The DeepLoc 2.0 server predicts the multi-label subcellular localization of eukaryotics proteins using Neural Networks algorithm trained on Uniprot proteins with experimental evidence of subcellular localization.
The model can predict whether a protein can be in one or multiple localizations inside the eukaryotic cell.
It only uses the sequence information to perform the prediction.
Additionally, DeepLoc 2.0 can predict the presence of the sorting signal(s) that had an influence on the prediction of the subcellular localization(s).
The importance of each amino acid in the predicted localization is also included as an "attention" plot.
Positions in the sequence with a high attention value are deemed more relevant for the prediction.
This does not mean that a particular amino acid is very important for the prediction but that a region in the neighbourhood of those positions has more weight in the final prediction of the model.
The DeepLoc 2.0 server can be run using two versions of the same model.
- The high-quality model utilizes the ProtT5-XL-Uniref50 transformer (ProtT5). This model provides a more accurate prediction at the expense of longer computation time due to the size of the model (3 billion parameters).
Use case: high-quality prediction for a small number of proteins.
- The high-throughput model utilizes the 33-layer ESM transformer (ESM1b). This smaller model (650 million parameters) has the advantage of a faster computation time with a slight decrease in accuracy compared to the ProtT5 model. Use case: high-throughput prediction for a larger number of proteins.
The DeepLoc 2.0 server requires protein sequence(s) in fasta format, and can not handle nucleic acid sequences.
Two different versions of the output can be selected before running DeepLoc 2.0. The long output will generate an attention plot per sequence while the short output will not generate any plots.
Paste protein sequence(s) in fasta format or upload a fasta file.
After the server successfully finishes the job, a summary page shows up.
If an error happens during the prediction a log will appear specifying the error.
The DeepLoc 2.0 output is composed of three main components:
- The Predicted localizations and Predicted signals display the subcellular localizations and sorting signals predicted for the query protein, respectively.

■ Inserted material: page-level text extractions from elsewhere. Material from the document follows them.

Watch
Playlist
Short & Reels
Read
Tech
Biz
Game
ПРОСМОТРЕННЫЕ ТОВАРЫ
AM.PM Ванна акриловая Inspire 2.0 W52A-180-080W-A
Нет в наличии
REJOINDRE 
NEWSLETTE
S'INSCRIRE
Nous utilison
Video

- The Probability table displays the probability assigned by the model to each of the subcellular localizations. Localizations with a probability above the threshold are highlighted in green. The green intensity reflects the proximity of the localization probability to the threshold. The intensity increases the farther the probability is from the threshold.

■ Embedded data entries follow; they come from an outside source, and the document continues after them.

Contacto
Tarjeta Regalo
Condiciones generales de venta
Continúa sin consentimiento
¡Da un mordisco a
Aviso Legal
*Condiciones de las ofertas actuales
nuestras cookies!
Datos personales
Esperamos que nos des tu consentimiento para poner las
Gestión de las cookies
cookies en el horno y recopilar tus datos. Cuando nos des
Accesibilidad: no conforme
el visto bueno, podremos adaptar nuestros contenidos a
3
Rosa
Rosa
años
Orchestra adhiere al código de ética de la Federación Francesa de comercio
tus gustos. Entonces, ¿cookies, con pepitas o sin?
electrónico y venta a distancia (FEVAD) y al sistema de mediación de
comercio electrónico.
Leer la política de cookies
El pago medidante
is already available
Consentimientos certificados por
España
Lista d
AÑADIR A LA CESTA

- The Sorting signal importance displays a logo-like plot of the positions in the query protein with higher importance for the prediction and highly associated with sorting signals.

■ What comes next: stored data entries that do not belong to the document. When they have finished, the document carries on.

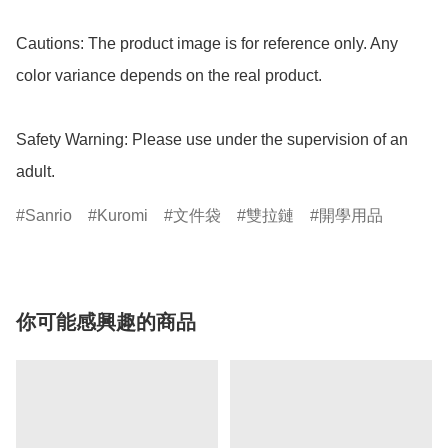
Cautions: The product image is for reference only. Any 
color variance depends on the real product.

Safety Warning: Please use under the supervision of an 
adult.
Sanrio
Kuromi
文件袋
雙拉鏈
開學用品
你可能感興趣的商品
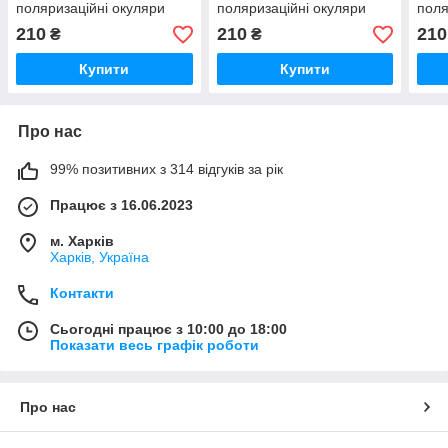
поляризаційні окуляри
поляризаційні окуляри
поля
модель 2023
мод
210
210
210
₴
₴
Купити
Купити
Про нас
99% позитивних з 314 відгуків за рік
Працює з 16.06.2023
м. Харків
Харків, Україна
Контакти
Сьогодні працює з 10:00 до 18:00
Показати весь графік роботи
Про нас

Training and testing data sets
The dataset used to train and test the DeepLoc 2.0 server is available here:
column in the Training/Validation set indicates the five partitions (0-4) that the dataset was homology partitioned (maximum 30% sequence similarity).
DeepLoc 2.0: multi-label subcellular localization prediction using protein language models.
Vineet Thumuluri, Jose Juan Almagro Armenteros, Alexander Rosenberg Johansen, Henrik Nielsen, Ole Winther.
Nucleic Acids Research
, Web server issue 2022.
The prediction of protein subcellular localization is of great relevance for proteomics research.
Here, we propose an update to the popular tool DeepLoc with multi-localization prediction and improvements in both performance and interpretability.
For training and validation, we curate eukaryotic and human multi-location protein datasets with stringent homology partitioning and enriched with sorting signal information compiled from the literature. We achieve state-of-the-art performance in DeepLoc 2.0 by using a pre-trained protein language model. It has the further advantage that it uses sequence input rather than relying on slower protein profiles. We provide two means of better interpretability: an attention output along the sequence and highly accurate prediction of nine different types of protein sorting signals. We find that the attention output correlates well with the position of sorting signals.